### Requirement:
Render the text lines of the records below as a JSON list of strings, one string per line, leaving out blank lines and the pictures.

┏━━

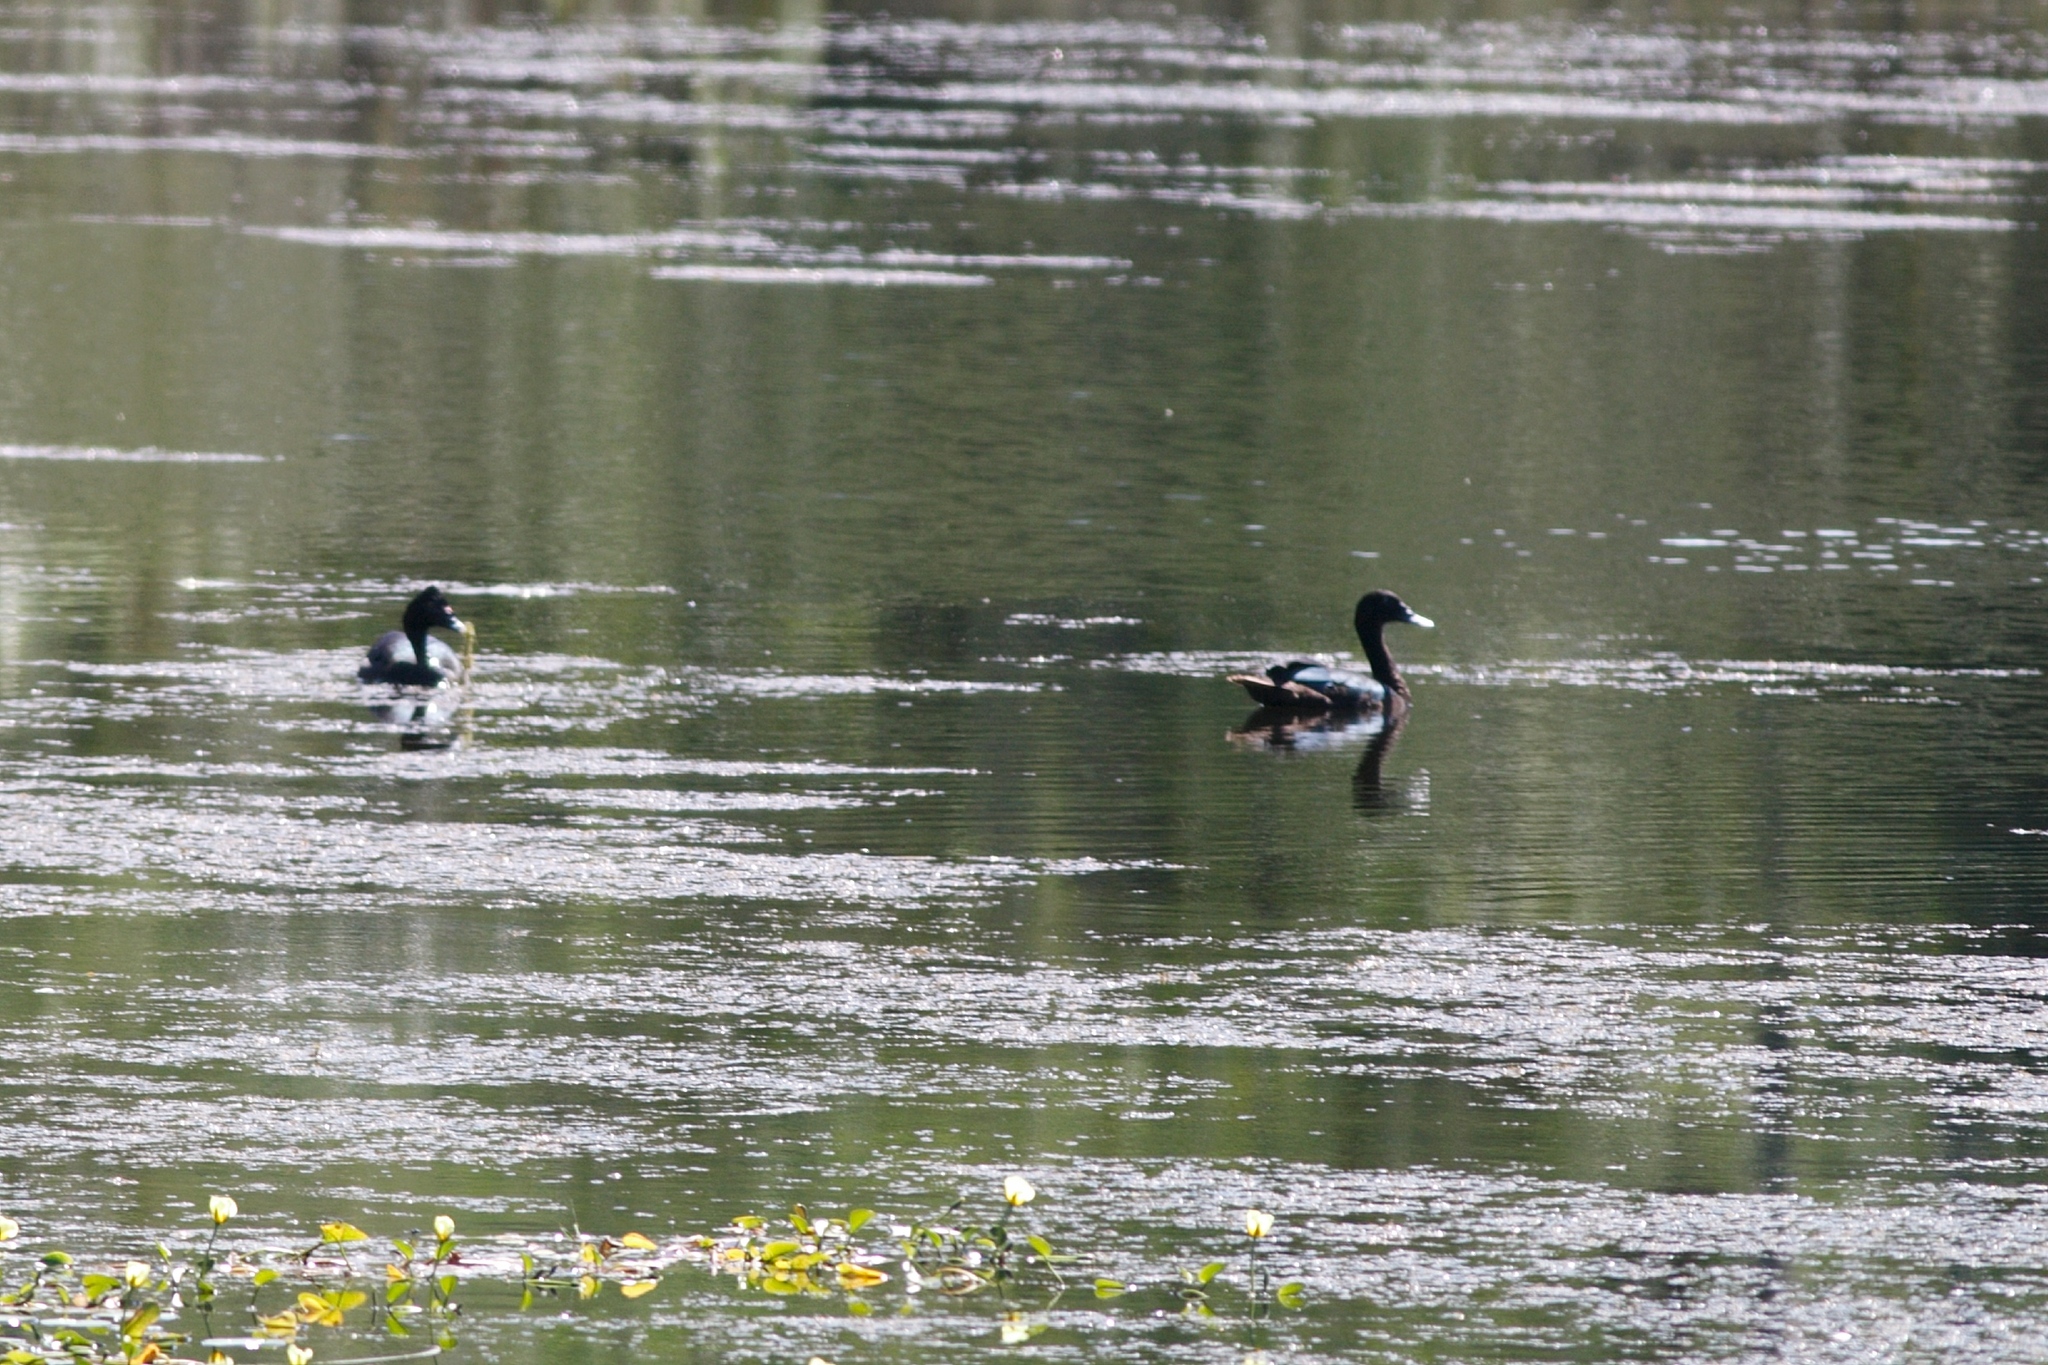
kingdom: Animalia
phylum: Chordata
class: Aves
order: Anseriformes
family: Anatidae
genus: Cairina
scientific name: Cairina moschata
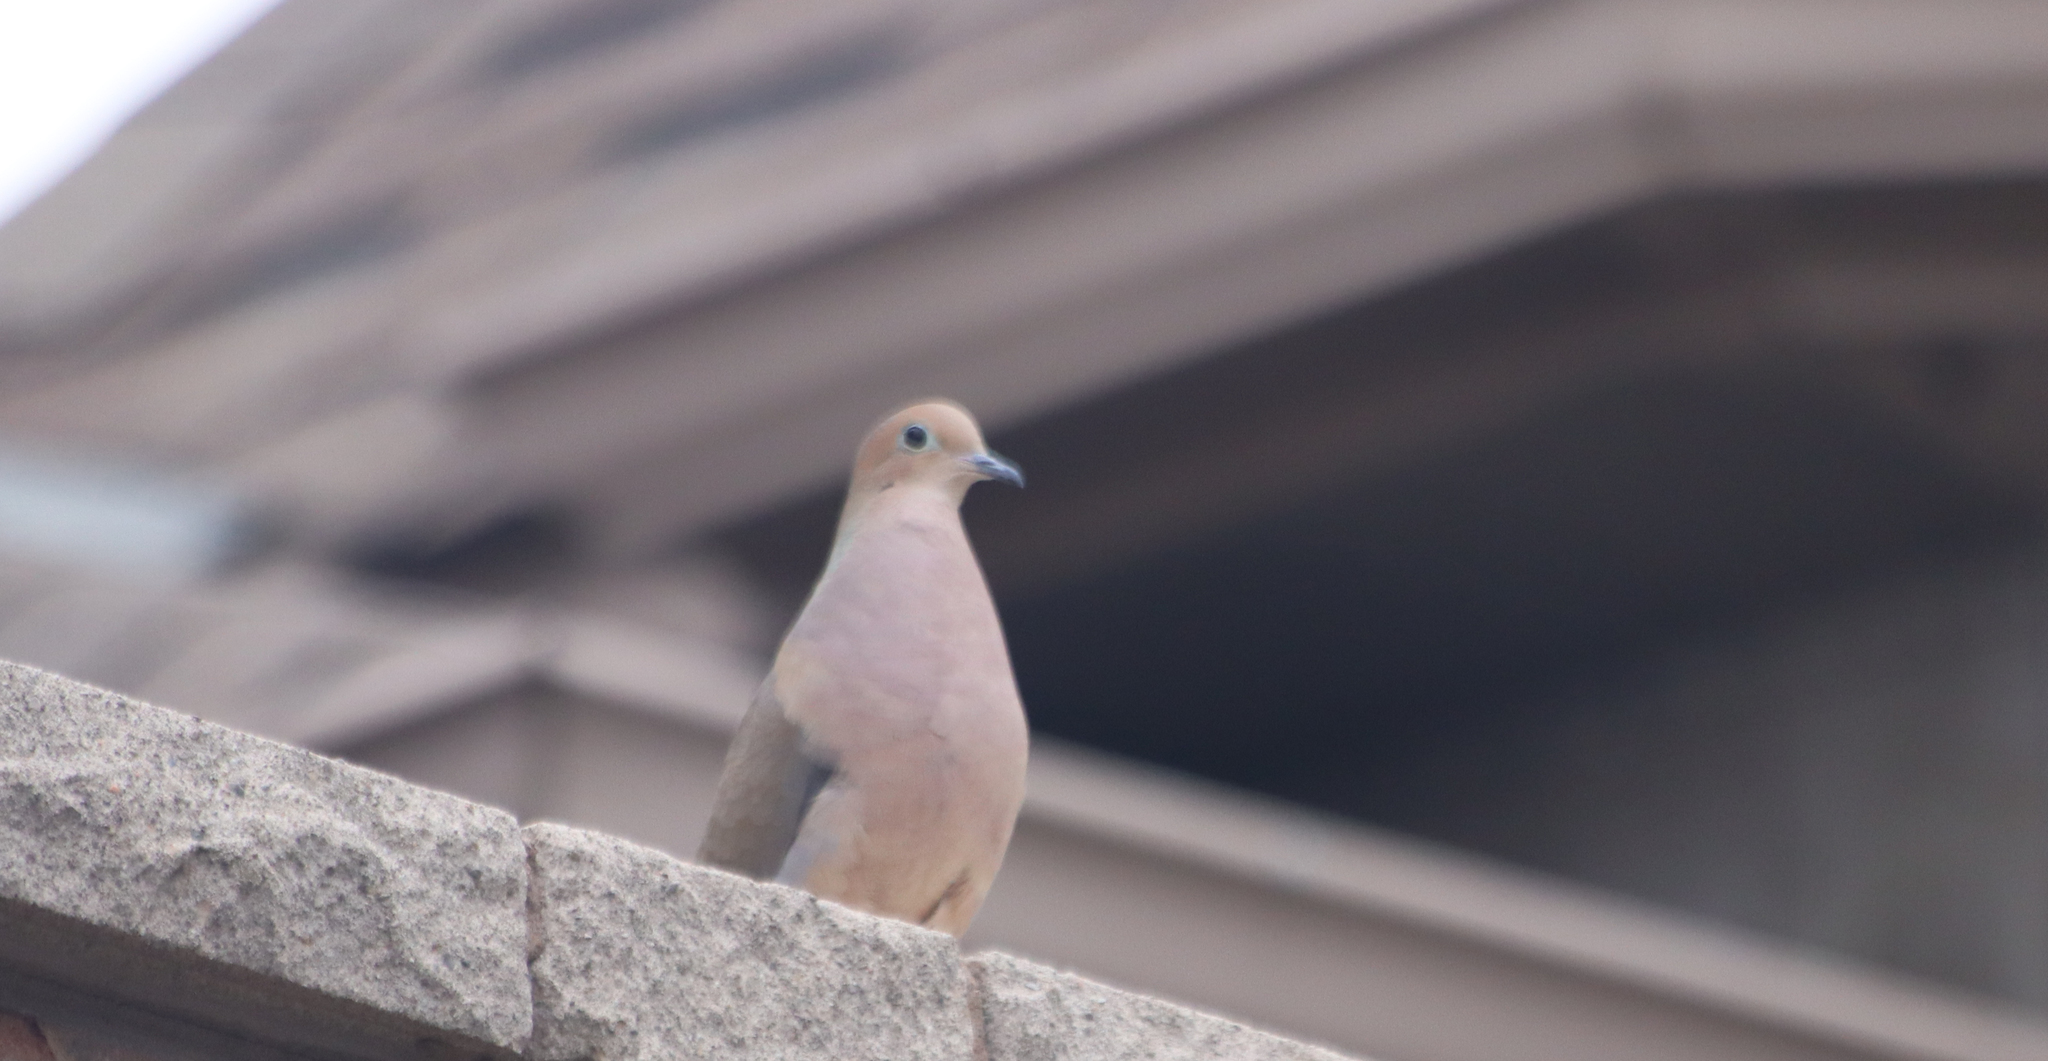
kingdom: Animalia
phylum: Chordata
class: Aves
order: Columbiformes
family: Columbidae
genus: Zenaida
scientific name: Zenaida macroura
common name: Mourning dove
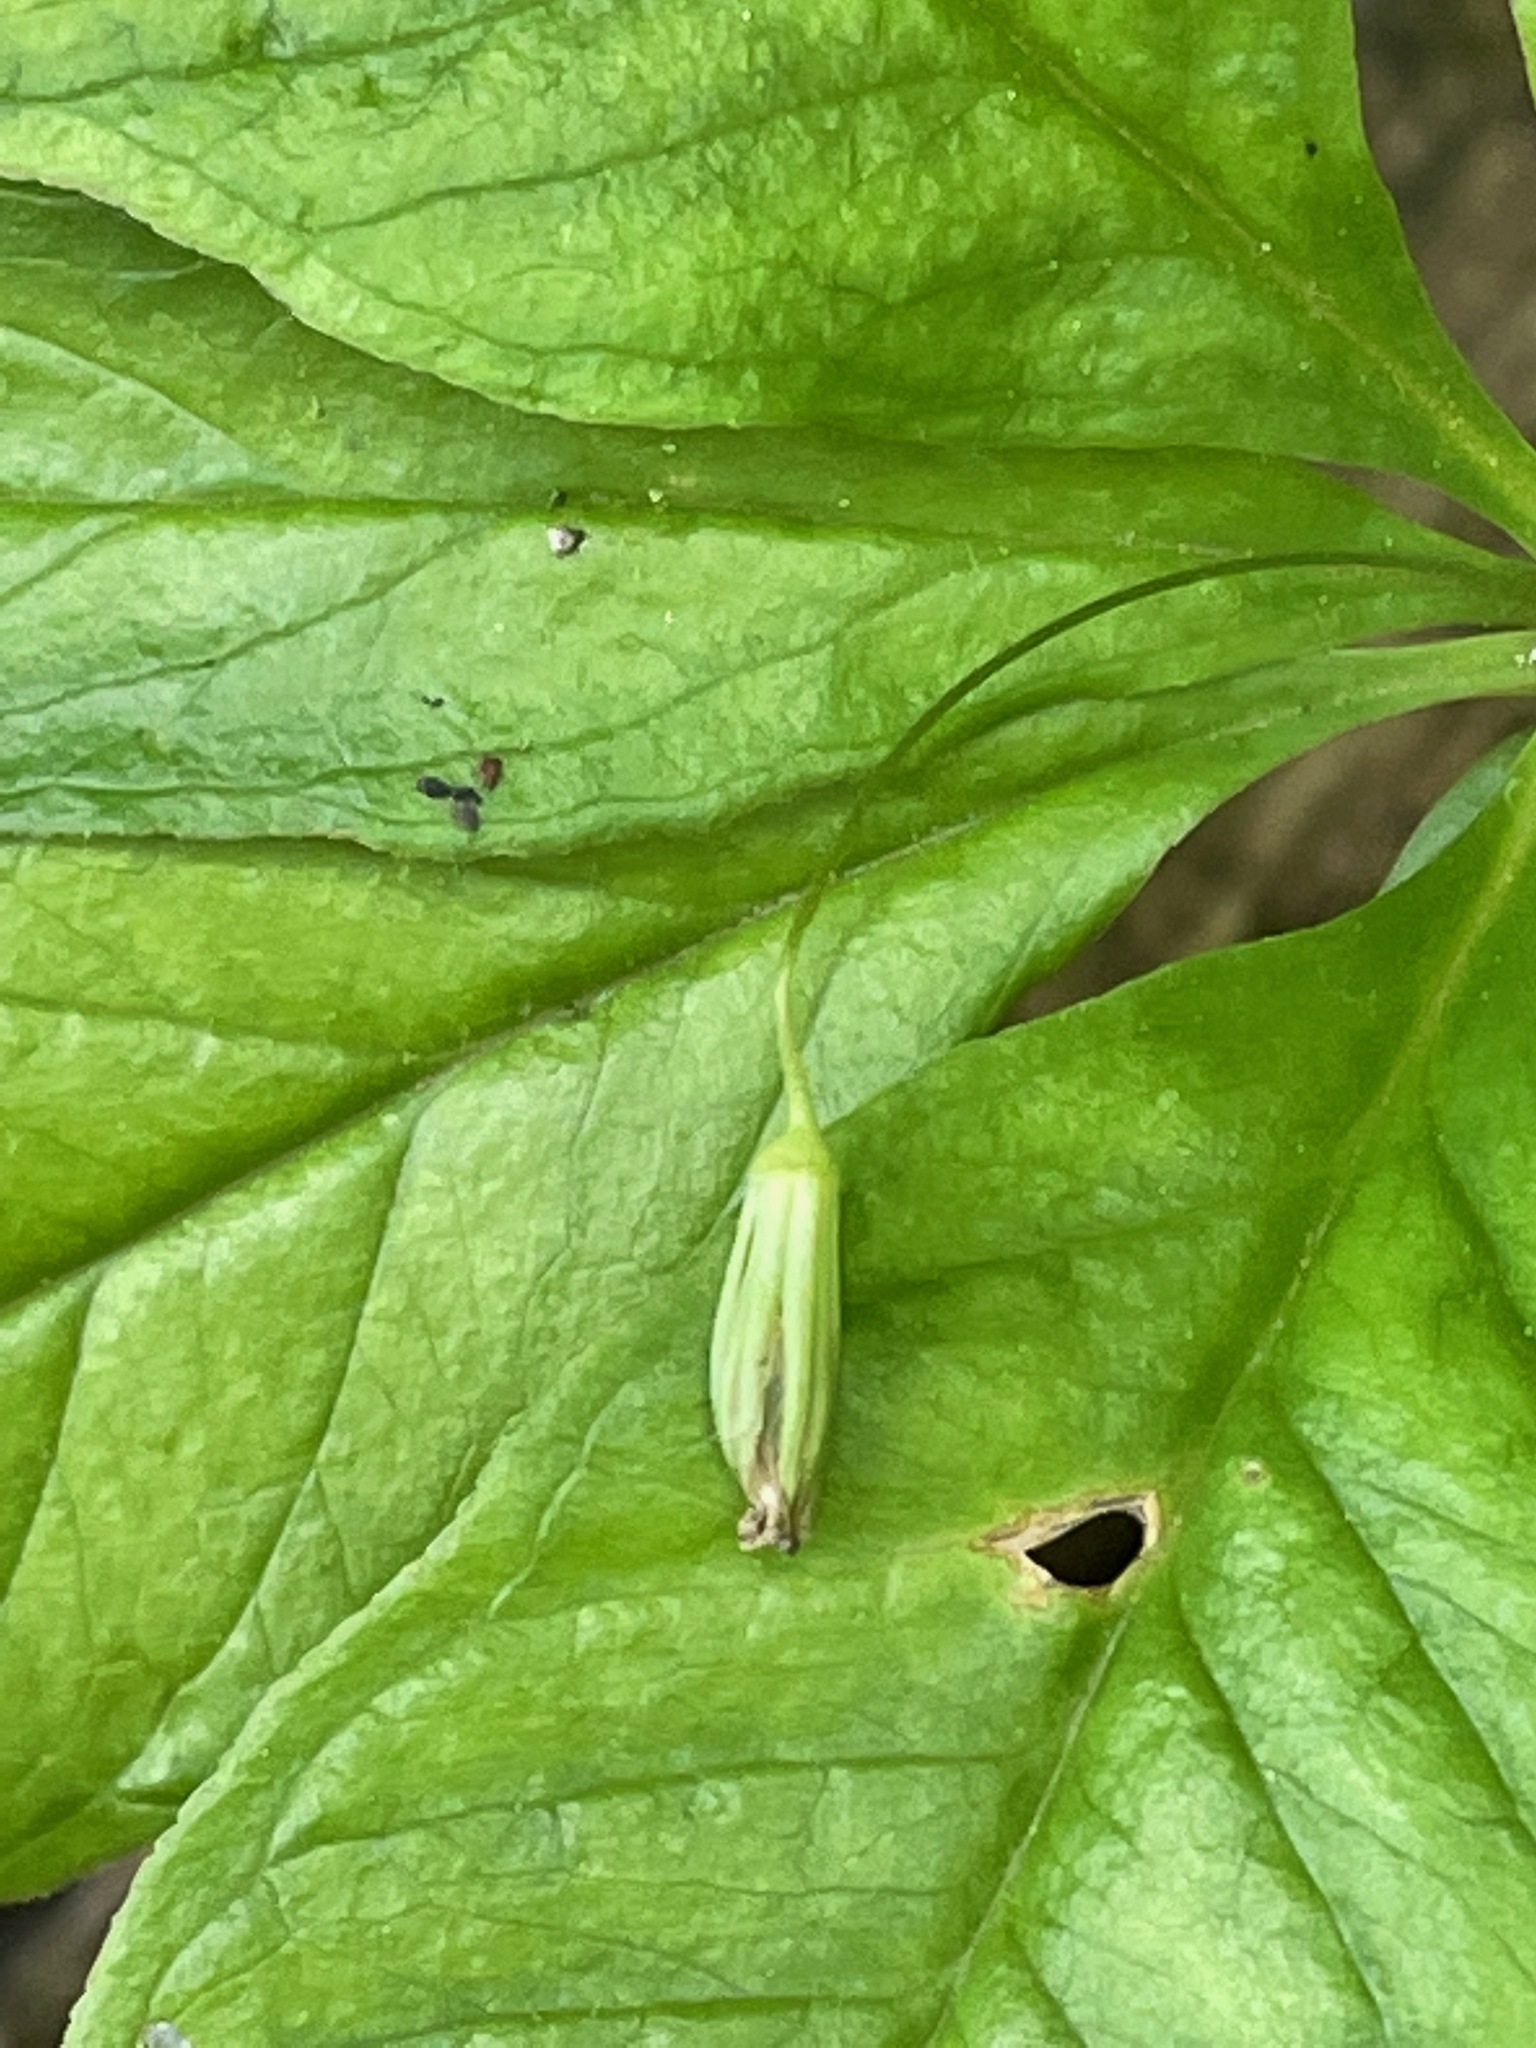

┗━━

### Result below:
[
  "kingdom: Animalia",
  "phylum: Chordata",
  "class: Aves",
  "order: Anseriformes",
  "family: Anatidae",
  "genus: Cairina",
  "scientific name: Cairina moschata",
  "kingdom: Animalia",
  "phylum: Chordata",
  "class: Aves",
  "order: Columbiformes",
  "family: Columbidae",
  "genus: Zenaida",
  "scientific name: Zenaida macroura",
  "common name: Mourning dove"
]